Mass Spectrometric Determination of Isotopic Exchange Rates of Amide Hydrogens Located on the Surfaces of Proteins

Abstract

The rates at which peptide amide hydrogens in folded proteins undergo isotopic exchange are reduced by factors of 10⁰−10^-8 relative to exchange rates at the same peptide linkages in unfolded proteins. To measure the isotopic exchange rates of the most rapidly exchanging peptide amide hydrogens in proteins, a flow-quench deuterium exchange-in step has been added to the protein fragmentation/mass spectrometry method (Zhang, Z.; Smith, D. L. Protein Sci.1993, 2, 522−531). Isotopic exchange rates in eight short segments spanning the entire backbone of cytochrome c have been determined for exchange-in times of 0.2−120 s. These results show that the isotopic exchange rates of 10 of the peptide amide hydrogens in cytochrome c are similar to those expected for unfolded cyt c, while the exchange rates for 33 other non-hydrogen-bonded amide hydrogens are much less than expected for unfolded cyt c.

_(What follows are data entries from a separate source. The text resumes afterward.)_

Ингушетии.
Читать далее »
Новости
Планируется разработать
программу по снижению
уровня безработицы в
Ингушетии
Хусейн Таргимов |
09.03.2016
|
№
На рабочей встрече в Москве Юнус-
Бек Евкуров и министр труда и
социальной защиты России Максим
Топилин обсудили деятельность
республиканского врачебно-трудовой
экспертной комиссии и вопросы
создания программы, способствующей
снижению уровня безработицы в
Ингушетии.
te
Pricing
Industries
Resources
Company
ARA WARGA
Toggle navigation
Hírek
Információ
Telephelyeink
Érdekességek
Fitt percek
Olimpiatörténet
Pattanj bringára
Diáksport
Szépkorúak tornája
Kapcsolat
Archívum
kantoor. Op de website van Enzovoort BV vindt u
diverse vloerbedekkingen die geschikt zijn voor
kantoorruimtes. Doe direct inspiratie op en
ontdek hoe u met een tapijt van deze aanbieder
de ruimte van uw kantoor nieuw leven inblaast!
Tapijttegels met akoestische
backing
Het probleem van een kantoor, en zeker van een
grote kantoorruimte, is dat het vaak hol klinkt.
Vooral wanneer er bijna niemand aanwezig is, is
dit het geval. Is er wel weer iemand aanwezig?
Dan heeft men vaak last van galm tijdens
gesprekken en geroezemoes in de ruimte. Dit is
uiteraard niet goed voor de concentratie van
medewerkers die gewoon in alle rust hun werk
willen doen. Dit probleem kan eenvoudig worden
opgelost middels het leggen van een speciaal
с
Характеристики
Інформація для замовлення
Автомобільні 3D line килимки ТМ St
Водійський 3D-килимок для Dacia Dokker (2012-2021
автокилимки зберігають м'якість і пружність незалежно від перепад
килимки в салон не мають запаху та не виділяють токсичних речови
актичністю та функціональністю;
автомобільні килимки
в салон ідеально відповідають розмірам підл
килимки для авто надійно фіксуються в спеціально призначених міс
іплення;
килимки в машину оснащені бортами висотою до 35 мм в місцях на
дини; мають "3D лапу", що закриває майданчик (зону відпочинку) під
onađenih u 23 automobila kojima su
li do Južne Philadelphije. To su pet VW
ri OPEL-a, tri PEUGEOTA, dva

Since the isotopic exchange rates of the most rapidly exchanging amide hydrogens in folded proteins are a direct measure of their access to the aqueous solvent, the ability to determine these isotopic exchange rates points to the possibility of using quenched-flow amide hydrogen exchange and mass spectrometry as a tool for identifying protein surfaces involved with binding.